While therapeutic advances have significantly improved the prognosis of patients with hereditary tyrosinemia type 1 (HT1), adherence to dietary and pharmacological treatments is essential for an optimal clinical outcome. Poor treatment adherence is well documented among patients with chronic diseases, but data from HT1 patients are scarce. This study evaluated pharmacological and dietary adherence in HT1 patients both directly, by quantifying blood levels nitisinone (NTBC) levels and metabolic biomarkers of HT1 [tyrosine (Tyr), phenylalanine (Phe), and succinylacetone]; and indirectly, by analyzing NTBC prescriptions from hospital pharmacies and via clinical interviews including the Haynes-Sackett (or self-compliance) test and the adapted Battle test of patient knowledge of the disease.
This observational study analyzed data collected over 4 years from 69 HT1 patients (7 adults and 62 children; age range, 7 months-35 years) who were treated with NTBC and a low-Tyr, low-Phe diet. Adherence to both pharmacological and, in particular, dietary treatment was poor. Annual data showed that NTBC levels were lower than recommended in more than one third of patients, and that initial Tyr levels were high (> 400 µM) in 54.2-64.4% of patients and exceeded 750 µM in 25.8% of them. Remarkably, annual normalization of NTBC levels was observed in 29.4-57.9% of patients for whom serial NTBC determinations were performed. Poor adherence to dietary treatment was more refractory to positive reinforcement: 36.2% of patients in the group who underwent multiple analyses per year maintained high Tyr levels during the entire study period, and, when considering each of the years individually this percentage ranged from 75 to 100% of them.
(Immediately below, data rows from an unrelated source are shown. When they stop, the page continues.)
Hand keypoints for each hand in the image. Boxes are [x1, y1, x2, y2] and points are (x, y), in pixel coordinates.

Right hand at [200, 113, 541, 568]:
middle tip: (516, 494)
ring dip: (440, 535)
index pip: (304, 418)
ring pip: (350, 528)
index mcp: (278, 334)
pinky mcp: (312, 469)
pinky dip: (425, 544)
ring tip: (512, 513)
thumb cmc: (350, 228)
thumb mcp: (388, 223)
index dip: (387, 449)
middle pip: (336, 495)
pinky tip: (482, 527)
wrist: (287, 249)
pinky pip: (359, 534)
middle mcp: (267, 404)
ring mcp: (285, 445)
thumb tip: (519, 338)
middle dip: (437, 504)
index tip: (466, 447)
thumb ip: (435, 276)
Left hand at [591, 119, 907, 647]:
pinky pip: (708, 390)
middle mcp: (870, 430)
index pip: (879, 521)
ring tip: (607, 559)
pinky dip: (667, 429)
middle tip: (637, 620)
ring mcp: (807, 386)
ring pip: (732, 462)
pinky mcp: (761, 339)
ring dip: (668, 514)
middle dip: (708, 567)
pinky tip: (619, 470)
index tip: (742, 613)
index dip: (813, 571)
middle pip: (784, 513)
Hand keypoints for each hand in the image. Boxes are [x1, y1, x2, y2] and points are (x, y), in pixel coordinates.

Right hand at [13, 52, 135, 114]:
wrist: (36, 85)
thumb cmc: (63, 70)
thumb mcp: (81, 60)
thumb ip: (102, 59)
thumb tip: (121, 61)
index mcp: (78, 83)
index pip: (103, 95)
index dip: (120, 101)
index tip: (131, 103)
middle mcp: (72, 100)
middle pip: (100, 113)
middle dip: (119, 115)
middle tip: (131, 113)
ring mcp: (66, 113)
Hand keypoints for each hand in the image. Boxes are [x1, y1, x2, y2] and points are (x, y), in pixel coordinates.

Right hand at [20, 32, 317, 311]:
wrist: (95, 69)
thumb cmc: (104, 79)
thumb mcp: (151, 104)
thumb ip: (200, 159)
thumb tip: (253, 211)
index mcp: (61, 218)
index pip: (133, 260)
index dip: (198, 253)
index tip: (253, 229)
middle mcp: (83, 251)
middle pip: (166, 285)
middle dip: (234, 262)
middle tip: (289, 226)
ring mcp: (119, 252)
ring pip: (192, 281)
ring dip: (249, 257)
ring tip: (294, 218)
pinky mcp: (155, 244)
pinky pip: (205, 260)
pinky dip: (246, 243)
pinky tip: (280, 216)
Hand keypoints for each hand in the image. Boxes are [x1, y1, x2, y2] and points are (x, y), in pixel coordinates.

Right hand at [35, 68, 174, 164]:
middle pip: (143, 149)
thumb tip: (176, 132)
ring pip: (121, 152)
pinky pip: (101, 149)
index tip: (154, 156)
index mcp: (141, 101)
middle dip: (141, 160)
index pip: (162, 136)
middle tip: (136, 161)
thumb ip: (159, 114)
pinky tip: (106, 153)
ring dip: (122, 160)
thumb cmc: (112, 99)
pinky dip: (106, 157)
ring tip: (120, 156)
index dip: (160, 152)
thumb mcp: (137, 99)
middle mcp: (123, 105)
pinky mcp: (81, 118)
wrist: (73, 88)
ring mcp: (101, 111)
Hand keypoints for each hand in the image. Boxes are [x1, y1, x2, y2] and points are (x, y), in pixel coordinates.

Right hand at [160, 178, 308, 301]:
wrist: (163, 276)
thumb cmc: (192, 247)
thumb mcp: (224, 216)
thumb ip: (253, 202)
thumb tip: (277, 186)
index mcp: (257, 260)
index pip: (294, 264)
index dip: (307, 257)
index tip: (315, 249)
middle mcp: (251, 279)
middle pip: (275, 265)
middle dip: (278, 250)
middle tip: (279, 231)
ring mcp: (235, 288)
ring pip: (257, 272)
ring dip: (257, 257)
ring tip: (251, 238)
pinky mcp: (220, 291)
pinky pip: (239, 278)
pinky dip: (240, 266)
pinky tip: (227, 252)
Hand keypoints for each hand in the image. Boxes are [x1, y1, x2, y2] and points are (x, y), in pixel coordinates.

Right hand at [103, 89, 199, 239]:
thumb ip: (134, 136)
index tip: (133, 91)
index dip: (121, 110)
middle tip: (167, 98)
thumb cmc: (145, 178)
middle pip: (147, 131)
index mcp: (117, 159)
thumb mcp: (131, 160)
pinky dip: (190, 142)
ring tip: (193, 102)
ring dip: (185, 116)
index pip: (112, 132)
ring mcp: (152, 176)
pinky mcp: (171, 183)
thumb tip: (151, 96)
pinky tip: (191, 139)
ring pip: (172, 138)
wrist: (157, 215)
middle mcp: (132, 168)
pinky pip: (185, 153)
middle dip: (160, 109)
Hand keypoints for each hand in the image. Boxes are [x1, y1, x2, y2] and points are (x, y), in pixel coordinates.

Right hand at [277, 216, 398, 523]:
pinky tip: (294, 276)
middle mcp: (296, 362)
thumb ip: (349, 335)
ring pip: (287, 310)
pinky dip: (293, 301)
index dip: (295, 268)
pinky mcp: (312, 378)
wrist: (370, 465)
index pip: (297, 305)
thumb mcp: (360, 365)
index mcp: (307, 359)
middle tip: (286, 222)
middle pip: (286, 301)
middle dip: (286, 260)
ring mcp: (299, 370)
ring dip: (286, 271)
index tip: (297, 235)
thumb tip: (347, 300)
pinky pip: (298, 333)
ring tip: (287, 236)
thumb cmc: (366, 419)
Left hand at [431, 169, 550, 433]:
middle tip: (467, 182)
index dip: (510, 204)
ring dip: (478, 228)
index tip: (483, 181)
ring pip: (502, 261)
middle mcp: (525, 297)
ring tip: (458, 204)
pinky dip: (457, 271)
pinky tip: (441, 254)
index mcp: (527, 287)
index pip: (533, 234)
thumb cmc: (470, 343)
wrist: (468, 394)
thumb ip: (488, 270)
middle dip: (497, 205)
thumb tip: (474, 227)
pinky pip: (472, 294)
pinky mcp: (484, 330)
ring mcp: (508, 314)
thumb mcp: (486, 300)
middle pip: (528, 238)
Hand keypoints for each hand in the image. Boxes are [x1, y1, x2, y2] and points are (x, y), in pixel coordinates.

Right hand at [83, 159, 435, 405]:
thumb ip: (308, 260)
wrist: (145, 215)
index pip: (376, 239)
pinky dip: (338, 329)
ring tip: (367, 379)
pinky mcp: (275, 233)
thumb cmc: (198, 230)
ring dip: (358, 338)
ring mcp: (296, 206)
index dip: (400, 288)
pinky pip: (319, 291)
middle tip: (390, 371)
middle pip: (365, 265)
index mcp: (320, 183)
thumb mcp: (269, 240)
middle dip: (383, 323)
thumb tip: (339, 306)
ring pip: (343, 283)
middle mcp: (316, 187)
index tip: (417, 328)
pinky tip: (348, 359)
Indirect methods revealed percentages of non-adherent patients of 7.3 and 15.9% (adapted Battle and Haynes tests, respectively).
Despite initially poor adherence to pharmacological and especially dietary treatment among HT1 patients, positive reinforcement at medical consultations resulted in a marked improvement in NTBC levels, indicating the importance of systematic positive reinforcement at medical visits.
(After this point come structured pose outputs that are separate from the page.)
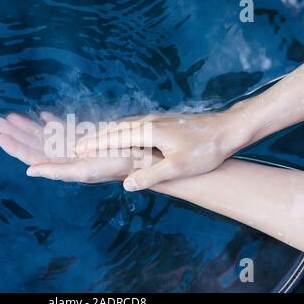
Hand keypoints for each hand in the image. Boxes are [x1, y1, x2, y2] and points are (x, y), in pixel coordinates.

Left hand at [0, 112, 157, 182]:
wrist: (143, 156)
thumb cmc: (116, 163)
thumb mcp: (85, 169)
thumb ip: (56, 171)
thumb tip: (29, 171)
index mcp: (64, 165)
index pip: (33, 156)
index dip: (15, 147)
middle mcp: (67, 156)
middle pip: (35, 145)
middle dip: (16, 132)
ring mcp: (76, 146)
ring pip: (46, 135)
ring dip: (30, 125)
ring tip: (11, 115)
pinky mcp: (85, 138)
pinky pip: (65, 129)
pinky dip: (52, 122)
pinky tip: (43, 115)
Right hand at [75, 111, 247, 190]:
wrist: (227, 129)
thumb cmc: (205, 150)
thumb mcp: (178, 167)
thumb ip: (151, 175)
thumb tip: (126, 184)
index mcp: (148, 131)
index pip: (114, 137)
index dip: (94, 144)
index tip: (76, 149)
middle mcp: (148, 122)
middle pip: (115, 128)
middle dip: (95, 136)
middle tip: (77, 145)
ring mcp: (155, 119)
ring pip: (123, 125)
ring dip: (106, 132)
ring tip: (92, 140)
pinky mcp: (162, 121)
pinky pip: (133, 124)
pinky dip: (119, 130)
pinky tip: (121, 134)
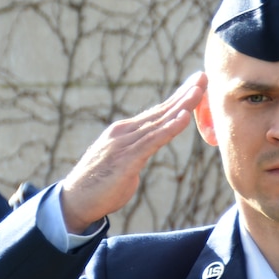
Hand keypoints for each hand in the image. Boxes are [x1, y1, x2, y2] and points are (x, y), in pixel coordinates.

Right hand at [59, 73, 207, 233]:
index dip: (178, 98)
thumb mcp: (124, 163)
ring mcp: (124, 144)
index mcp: (125, 132)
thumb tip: (148, 149)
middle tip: (203, 76)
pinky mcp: (126, 159)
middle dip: (184, 93)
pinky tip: (183, 117)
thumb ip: (138, 152)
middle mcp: (124, 132)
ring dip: (181, 106)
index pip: (156, 112)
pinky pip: (152, 141)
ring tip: (199, 91)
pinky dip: (169, 128)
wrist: (75, 201)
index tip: (196, 85)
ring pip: (159, 122)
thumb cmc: (100, 186)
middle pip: (160, 110)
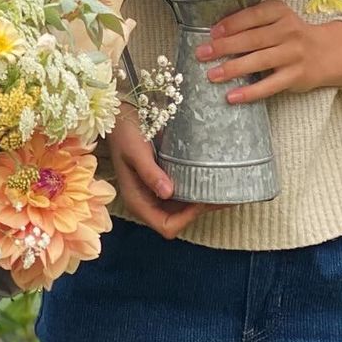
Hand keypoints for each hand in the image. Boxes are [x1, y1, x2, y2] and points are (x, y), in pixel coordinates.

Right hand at [107, 105, 217, 238]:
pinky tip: (209, 178)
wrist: (120, 115)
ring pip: (182, 208)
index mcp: (137, 201)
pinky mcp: (162, 180)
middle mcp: (147, 201)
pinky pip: (182, 192)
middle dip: (199, 211)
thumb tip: (168, 193)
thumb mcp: (135, 152)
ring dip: (201, 201)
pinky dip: (196, 189)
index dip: (186, 218)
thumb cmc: (124, 134)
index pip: (166, 226)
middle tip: (220, 193)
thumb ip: (150, 173)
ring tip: (221, 187)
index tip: (201, 200)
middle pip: (178, 220)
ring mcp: (155, 192)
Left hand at [198, 0, 341, 103]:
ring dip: (232, 69)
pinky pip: (270, 85)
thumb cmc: (292, 35)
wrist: (328, 52)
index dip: (231, 24)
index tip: (212, 33)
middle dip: (224, 47)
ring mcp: (293, 54)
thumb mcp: (277, 20)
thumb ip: (253, 23)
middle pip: (252, 39)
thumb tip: (216, 34)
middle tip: (201, 53)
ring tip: (211, 75)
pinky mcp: (296, 76)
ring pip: (258, 61)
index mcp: (280, 12)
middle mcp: (288, 31)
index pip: (252, 16)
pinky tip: (232, 97)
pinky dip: (250, 92)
尽管治疗进展显著改善了 1 型遗传性酪氨酸血症(HT1)患者的预后,但坚持饮食和药物治疗对于获得最佳临床结果至关重要。慢性病患者的治疗依从性差已有充分记录,但 HT1 患者的数据却很少。本研究通过定量测定 nitisinone(NTBC)水平和 HT1 的代谢生物标志物[酪氨酸(Tyr)、苯丙氨酸(Phe)和琥珀酰丙酮],直接评估 HT1 患者的药物和饮食依从性;并通过分析医院药房的 NTBC 处方以及通过包括 Haynes-Sackett(或自我依从性)测试和改编的疾病知识患者测试在内的临床访谈,间接评估 NTBC 处方。
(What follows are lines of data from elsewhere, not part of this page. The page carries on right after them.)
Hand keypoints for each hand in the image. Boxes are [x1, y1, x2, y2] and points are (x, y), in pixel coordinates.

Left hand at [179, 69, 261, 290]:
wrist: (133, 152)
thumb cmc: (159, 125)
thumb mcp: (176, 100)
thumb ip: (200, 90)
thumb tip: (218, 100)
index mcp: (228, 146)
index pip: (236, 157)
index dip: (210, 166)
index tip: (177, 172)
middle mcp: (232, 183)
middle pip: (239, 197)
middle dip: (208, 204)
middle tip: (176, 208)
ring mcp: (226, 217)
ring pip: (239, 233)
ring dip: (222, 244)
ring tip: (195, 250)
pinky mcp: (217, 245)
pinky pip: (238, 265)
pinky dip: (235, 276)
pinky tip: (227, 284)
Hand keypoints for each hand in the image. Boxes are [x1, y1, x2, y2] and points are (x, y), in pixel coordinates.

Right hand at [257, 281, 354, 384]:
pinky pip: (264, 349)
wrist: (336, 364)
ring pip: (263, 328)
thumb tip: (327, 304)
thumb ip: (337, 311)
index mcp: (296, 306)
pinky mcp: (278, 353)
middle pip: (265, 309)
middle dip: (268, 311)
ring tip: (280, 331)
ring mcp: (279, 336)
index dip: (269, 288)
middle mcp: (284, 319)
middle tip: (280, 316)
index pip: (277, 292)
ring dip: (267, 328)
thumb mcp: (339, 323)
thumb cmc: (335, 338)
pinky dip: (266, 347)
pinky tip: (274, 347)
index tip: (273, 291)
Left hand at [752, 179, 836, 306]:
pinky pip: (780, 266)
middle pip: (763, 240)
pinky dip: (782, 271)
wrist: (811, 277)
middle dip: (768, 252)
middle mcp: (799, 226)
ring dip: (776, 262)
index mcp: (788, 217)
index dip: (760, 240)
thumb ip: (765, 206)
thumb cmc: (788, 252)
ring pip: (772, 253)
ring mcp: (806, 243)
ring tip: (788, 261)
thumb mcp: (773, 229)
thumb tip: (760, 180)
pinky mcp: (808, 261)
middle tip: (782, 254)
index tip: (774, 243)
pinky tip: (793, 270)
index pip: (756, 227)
这项观察性研究分析了 4 年来从 69 名接受 NTBC 和低 Tyr、低 Phe 饮食治疗的 HT1 患者(7 名成人和 62 名儿童;年龄范围 7 个月至 35 岁)收集的数据。药物治疗和饮食治疗的依从性都很差。年度数据显示,超过三分之一的患者 NTBC 水平低于推荐水平,54.2%-64.4%的患者初始 Tyr 水平较高(>400μM),其中 25.8%的患者超过 750μM。值得注意的是,对于进行了多次 NTBC 检测的患者,有 29.4%-57.9%的患者每年的 NTBC 水平都能正常化。饮食治疗的依从性更难通过积极强化来改善:在每年进行多次分析的患者中,36.2%的患者在整个研究期间保持高 Tyr 水平,并且,当单独考虑每年的情况时,他们中有 75%至 100%的患者如此。间接方法显示,不依从的患者比例分别为 7.3%和 15.9%(改编后的 Battle 和 Haynes 测试)。
尽管 HT1 患者最初在药物和特别是饮食治疗方面依从性较差,但在医疗咨询时进行积极强化治疗导致 NTBC 水平显著改善,这表明在医疗就诊时系统地进行积极强化治疗非常重要。